Фонд несолидарности

Фонд несолидарности

Светлана Галуза
undefined


В старом году нужно оставлять все плохое. Я решила расставить точки над і в одной очень волнующей меня истории. Да, про фонд солидарности. И нет, к публикации моего видео на БТ я не имею никакого отношения. Как и к агентуре КГБ, в чем меня обвиняют. Вот почему...

***

Не пройдя собеседование на стажировку в шоу «Танцы со звездами» телеканала 1+1, я в отчаянии написала блогеру Александре Зверевой, которая днями ранее сообщила, что в Киеве есть команда помощи белорусам, пострадавшим от режима Лукашенко. На следующий день я поехала в офис одной из IT-компании.


Мне предложили должность ассистента руководителя Фонда солидарности BYSOL – Андрея Стрижака, известного белорусского правозащитника. Фонд занимался помощью уволенным, бастующим, стачкомам, а также помогал с выездом за границу тем, кого преследуют каратели. Каждому уволенному гарантировали помощь в 1500 евро, бастующим – компенсацию всех экономических репрессий, релоканта обеспечивали жильем и средствами на жизнь. Все казалось идеально, хоть и сложно. В тот же день у меня оказались доступы к соцсетям Андрея, Telegram, доступы ко всем соцсетям фонда. Несмотря на обилие работы, я кайфовала, чувствуя себя полезной своим согражданам.


– Ты молодец, так здорово разрулила ситуацию, я успел и на «Україна24» и на «Прямом» интервью дать, – похвалил меня руководитель, когда я решила вопрос с двумя эфирами, которые состыковались друг с другом. Я засияла от счастья, словно августовское солнце.


Шли дни, и вскоре руководители фонда: Андрей Стрижак, основатель компании Deepdee Ярослав Лихачевский и СЕО компании Asterman Александр Подгорный – уехали в Вильнюс. По обрывкам разговоров удалось понять: летят они к избранному президенту Беларуси Светлане Тихановской. Вечером в наш чат в Telegram пришла фотография: смущенная Светлана в кругу руководителей фонда и бело-красно-белый флаг. Я поняла, что горжусь.


Прошла еще неделя: о фонде говорили во множестве изданий, ко мне стучались на интервью с руководителем журналисты Reuters, France24, Gazeta Wyborcza, Би-би-си. Я только успевала разбрасывать встречи по календарю. Сообщений в личке фонда стало все больше – уже достаточному количеству людей требовалась помощь. А в последних числах августа Александр Подгорный собрал всех и сказал:


– Ребята, мы все получили удовольствие от прекрасного города Киева, и настало время получить удовольствие от не менее прекрасного города – Вильнюса. Нам уже готовят офис под штаб, закупают мебель. Помещение будет большое, примерно как здесь.
◆ ◆ ◆
### Задания для выполнения
- A) Воспроизведите фрагмент текста о Фонде солидарности между словами «Мне предложили должность» и «полезной своим согражданам.» включительно.
- B) Ответьте на вопросы по тексту о Фонде солидарности:
(i) Какую сумму помощи гарантировали каждому уволенному?
(ii) В какой город уехали руководители фонда?
(iii) На каких двух телеканалах руководитель успел дать интервью?

### Сохраненные записи
◆ ◆ ◆
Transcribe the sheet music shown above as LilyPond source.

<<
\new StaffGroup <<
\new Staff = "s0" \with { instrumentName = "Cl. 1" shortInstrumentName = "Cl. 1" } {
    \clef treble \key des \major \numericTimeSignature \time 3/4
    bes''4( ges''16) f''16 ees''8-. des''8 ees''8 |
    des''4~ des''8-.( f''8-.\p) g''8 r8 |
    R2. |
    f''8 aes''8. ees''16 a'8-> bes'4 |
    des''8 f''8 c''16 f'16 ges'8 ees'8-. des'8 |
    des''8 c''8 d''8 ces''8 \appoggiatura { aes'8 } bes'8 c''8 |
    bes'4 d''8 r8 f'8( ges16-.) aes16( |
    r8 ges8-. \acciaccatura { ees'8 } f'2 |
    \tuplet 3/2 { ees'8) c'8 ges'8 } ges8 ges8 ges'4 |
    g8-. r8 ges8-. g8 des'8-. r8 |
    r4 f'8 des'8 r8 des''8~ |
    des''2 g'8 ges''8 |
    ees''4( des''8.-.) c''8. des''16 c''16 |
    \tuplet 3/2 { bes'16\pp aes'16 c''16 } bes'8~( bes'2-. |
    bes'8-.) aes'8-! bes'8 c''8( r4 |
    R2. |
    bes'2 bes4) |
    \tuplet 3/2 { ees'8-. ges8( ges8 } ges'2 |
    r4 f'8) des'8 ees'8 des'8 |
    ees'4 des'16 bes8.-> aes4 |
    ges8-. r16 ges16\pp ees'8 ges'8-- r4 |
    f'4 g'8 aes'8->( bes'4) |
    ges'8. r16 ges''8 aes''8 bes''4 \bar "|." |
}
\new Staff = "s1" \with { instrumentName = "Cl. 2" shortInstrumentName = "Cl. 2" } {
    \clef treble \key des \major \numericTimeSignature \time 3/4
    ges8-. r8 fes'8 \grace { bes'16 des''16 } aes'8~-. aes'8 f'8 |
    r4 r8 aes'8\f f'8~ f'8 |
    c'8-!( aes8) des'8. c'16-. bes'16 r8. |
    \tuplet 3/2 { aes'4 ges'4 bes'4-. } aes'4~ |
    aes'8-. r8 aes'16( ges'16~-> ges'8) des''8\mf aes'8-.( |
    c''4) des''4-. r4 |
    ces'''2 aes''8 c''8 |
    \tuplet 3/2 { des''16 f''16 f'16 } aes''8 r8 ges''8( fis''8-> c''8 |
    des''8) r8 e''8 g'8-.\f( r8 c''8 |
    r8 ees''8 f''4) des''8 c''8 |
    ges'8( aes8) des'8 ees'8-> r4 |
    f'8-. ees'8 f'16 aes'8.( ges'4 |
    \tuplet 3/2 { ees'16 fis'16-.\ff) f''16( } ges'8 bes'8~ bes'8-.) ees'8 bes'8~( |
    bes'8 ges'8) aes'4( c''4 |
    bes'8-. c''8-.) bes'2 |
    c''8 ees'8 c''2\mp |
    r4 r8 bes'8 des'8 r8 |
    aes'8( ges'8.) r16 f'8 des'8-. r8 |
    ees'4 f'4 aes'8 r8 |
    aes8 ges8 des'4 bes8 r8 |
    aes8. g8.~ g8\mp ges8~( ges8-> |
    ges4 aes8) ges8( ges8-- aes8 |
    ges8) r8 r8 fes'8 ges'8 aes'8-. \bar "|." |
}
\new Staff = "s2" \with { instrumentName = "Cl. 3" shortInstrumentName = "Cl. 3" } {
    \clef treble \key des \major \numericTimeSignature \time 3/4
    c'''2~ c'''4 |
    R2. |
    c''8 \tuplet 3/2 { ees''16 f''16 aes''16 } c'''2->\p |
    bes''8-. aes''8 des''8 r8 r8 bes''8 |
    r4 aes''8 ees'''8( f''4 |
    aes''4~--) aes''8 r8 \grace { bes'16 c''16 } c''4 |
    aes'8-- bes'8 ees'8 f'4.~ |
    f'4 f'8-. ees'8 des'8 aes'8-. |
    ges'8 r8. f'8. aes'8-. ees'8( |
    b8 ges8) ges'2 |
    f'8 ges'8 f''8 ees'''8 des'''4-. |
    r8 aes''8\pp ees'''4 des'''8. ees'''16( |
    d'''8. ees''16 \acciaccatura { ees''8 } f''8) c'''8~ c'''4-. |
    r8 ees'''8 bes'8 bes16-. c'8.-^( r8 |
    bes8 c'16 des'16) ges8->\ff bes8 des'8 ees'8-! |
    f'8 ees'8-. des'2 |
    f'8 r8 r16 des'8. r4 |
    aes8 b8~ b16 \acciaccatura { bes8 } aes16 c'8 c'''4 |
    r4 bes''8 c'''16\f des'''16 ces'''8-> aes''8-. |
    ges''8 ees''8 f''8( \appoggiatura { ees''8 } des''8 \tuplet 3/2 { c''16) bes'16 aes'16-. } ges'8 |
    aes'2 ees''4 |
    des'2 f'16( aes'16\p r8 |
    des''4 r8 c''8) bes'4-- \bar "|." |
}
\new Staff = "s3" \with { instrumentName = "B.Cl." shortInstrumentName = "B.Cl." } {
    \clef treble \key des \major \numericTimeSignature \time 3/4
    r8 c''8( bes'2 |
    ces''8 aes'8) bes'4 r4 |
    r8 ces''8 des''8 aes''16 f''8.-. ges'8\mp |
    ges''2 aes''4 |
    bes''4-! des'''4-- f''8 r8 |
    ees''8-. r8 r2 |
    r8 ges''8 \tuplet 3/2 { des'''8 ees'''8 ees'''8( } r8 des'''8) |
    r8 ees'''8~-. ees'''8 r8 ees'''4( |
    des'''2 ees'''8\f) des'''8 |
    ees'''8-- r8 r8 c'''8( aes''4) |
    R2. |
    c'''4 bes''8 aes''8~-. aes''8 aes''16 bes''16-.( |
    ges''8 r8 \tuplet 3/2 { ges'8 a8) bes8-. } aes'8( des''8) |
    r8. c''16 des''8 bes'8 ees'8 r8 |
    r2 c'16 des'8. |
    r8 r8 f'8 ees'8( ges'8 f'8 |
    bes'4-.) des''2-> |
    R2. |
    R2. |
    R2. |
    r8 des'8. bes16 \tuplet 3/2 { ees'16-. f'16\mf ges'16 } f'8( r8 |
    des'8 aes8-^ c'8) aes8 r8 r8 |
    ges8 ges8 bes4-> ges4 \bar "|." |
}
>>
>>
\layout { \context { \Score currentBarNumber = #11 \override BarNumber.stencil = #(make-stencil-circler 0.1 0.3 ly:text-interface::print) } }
◆ ◆ ◆
### Ответы
- A)
Мне предложили должность ассистента руководителя Фонда солидарности BYSOL – Андрея Стрижака, известного белорусского правозащитника. Фонд занимался помощью уволенным, бастующим, стачкомам, а также помогал с выездом за границу тем, кого преследуют каратели. Каждому уволенному гарантировали помощь в 1500 евро, бастующим – компенсацию всех экономических репрессий, релоканта обеспечивали жильем и средствами на жизнь. Все казалось идеально, хоть и сложно. В тот же день у меня оказались доступы к соцсетям Андрея, Telegram, доступы ко всем соцсетям фонда. Несмотря на обилие работы, я кайфовала, чувствуя себя полезной своим согражданам.

- B)
(i) 1500 евро.
(ii) В Вильнюс.
(iii) На «Україна24» и на «Прямом».